Shannon Minter, legal director of the National Center for Lesbian Rights (NCLR), was lead counsel for same-sex couples in the landmark California marriage equality case which held that same-sex couples have the fundamental right to marry and that laws that discriminate based on sexual orientation are discriminatory and subject to the highest level of constitutional scrutiny.

Minter was NCLR’s lead attorney in Christian Legal Society v. Martinez, a U.S. Supreme Court decision upholding student group policies prohibiting discrimination based on sexual orientation and gender identity and rejecting the argument that such policies violated a student group’s rights to freedom of speech, religion and association.

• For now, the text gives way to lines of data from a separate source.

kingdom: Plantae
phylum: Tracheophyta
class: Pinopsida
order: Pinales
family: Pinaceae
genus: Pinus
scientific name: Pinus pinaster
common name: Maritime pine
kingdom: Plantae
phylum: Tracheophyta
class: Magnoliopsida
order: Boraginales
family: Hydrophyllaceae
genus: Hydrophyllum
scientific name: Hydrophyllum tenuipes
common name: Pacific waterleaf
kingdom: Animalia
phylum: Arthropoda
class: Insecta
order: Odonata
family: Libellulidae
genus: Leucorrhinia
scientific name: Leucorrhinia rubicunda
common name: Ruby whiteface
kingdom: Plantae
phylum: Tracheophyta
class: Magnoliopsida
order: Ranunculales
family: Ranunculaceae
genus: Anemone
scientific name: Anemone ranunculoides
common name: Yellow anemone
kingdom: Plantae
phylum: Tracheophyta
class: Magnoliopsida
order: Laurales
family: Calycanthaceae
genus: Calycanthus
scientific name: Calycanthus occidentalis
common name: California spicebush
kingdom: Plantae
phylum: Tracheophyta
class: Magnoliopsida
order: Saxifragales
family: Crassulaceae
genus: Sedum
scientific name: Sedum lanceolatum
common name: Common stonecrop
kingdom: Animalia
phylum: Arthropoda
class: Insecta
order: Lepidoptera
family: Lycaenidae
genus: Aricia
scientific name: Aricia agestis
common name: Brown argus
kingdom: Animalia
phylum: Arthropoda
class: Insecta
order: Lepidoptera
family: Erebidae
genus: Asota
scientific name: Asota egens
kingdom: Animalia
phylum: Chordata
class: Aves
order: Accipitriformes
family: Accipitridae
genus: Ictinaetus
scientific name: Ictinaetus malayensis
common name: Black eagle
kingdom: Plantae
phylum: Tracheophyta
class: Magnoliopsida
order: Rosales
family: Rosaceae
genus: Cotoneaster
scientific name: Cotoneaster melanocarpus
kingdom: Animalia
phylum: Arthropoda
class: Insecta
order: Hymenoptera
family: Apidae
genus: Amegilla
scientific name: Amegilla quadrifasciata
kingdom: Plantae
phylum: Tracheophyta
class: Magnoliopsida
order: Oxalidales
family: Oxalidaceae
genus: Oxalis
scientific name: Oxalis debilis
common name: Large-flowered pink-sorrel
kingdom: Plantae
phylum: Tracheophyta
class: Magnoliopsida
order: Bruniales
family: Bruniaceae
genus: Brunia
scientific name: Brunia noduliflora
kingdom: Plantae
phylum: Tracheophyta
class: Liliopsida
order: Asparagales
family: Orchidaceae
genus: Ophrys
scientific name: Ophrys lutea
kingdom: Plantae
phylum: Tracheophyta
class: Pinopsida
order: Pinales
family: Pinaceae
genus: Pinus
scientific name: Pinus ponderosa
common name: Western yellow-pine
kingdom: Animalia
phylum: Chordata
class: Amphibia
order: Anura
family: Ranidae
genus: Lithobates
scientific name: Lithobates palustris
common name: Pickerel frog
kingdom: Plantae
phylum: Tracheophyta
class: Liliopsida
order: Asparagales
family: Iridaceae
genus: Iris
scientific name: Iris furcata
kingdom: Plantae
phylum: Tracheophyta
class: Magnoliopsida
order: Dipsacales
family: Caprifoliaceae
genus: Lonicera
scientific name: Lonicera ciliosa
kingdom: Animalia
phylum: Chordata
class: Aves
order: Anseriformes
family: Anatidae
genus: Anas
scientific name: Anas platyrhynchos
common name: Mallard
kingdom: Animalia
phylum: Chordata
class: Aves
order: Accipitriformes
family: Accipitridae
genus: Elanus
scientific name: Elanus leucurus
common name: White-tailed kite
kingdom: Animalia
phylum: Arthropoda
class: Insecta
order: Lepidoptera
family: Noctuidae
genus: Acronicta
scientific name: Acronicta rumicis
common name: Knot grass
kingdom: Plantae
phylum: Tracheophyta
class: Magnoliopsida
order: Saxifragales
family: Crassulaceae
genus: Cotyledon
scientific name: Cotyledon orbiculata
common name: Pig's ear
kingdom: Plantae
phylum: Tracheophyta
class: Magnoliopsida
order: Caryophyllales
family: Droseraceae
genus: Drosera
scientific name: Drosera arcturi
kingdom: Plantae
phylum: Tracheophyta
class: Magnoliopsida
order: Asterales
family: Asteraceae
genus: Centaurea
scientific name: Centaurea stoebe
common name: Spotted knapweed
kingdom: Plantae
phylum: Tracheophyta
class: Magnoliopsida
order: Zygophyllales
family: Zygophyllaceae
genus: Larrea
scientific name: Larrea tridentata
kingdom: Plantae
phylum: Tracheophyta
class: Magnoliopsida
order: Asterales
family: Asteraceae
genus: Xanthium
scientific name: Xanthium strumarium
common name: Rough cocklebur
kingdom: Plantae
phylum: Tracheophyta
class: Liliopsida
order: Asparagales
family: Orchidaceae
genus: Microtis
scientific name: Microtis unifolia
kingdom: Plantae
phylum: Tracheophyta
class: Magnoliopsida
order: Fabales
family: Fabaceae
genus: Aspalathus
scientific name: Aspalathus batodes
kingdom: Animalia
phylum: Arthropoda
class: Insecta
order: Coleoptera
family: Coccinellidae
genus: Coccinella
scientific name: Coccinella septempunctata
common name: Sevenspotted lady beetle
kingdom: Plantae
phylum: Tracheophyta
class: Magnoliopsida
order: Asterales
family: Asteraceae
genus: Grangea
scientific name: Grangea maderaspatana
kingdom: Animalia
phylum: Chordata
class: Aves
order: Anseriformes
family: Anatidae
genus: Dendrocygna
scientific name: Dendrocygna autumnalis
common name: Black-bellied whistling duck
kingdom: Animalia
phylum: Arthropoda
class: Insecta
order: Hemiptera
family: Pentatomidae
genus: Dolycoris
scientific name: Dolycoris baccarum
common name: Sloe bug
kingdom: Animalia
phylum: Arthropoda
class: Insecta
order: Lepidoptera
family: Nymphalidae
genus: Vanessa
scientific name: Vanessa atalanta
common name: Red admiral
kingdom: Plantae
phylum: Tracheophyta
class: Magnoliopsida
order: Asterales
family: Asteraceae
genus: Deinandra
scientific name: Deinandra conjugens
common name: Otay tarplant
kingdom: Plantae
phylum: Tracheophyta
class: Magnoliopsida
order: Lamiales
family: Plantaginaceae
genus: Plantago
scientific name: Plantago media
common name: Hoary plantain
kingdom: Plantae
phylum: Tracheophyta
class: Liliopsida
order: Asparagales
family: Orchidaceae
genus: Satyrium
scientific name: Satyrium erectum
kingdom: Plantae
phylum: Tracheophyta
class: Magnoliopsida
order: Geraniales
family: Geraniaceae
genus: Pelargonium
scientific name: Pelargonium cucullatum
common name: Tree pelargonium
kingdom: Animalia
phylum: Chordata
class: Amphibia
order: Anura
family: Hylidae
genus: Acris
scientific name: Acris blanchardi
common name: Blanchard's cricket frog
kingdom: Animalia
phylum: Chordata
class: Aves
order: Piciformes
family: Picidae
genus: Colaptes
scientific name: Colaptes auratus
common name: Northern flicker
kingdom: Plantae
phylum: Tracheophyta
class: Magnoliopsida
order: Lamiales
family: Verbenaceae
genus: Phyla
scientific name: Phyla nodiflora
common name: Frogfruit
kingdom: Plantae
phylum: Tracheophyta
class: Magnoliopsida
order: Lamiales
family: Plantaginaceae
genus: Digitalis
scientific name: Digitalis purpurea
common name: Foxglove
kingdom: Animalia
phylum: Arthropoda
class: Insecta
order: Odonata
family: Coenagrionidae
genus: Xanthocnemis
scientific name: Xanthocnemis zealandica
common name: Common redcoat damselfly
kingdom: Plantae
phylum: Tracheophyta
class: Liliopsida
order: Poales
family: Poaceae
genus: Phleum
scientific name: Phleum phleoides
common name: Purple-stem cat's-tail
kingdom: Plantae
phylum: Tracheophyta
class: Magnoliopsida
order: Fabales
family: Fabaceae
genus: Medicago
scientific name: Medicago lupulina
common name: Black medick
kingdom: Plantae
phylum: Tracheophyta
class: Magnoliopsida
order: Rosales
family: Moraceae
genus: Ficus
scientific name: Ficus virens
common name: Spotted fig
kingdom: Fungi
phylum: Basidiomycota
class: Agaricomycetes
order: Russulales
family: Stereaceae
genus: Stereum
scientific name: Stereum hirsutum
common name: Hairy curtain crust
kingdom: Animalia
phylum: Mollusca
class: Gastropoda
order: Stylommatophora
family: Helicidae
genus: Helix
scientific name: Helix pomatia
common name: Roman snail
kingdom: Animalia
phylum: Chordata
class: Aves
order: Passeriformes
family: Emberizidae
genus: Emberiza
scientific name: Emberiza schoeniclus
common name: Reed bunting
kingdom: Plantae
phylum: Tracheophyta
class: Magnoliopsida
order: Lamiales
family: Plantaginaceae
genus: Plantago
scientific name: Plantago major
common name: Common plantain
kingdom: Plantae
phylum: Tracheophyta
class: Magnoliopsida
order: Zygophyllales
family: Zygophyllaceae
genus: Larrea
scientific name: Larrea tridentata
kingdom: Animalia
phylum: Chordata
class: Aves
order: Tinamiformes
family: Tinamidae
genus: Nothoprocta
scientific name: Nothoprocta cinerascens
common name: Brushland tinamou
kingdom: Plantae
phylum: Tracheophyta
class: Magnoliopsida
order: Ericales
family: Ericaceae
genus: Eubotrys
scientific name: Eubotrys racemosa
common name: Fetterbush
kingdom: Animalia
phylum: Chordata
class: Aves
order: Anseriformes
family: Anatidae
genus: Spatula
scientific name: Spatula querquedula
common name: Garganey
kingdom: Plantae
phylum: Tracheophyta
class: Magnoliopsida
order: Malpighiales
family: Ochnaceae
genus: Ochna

Judge G. Helen Whitener was appointed to the Washington State Supreme Court in April 2020 and elected to retain her position in November 2020. Prior to that, Whitener served as a judge on the Pierce County Superior Court and the Washington State Board of Industrial Insurance Appeals and as a pro-tem judge in Pierce County District Court and the City of Tacoma Municipal Court.

Whitener previously  litigated civil and criminal cases as first a prosecutor and defense attorney and later as a managing partner at Whitener Rainey Writt PS in Tacoma. She serves on the board of the International Association of LGBT Judges as well as on the Washington State Office of Civil Legal Aid Oversight Committee.

Whitener is the first Black woman to serve on the Washington Supreme Court, the fourth immigrant-born justice and the first Black LGBT judge in the State of Washington.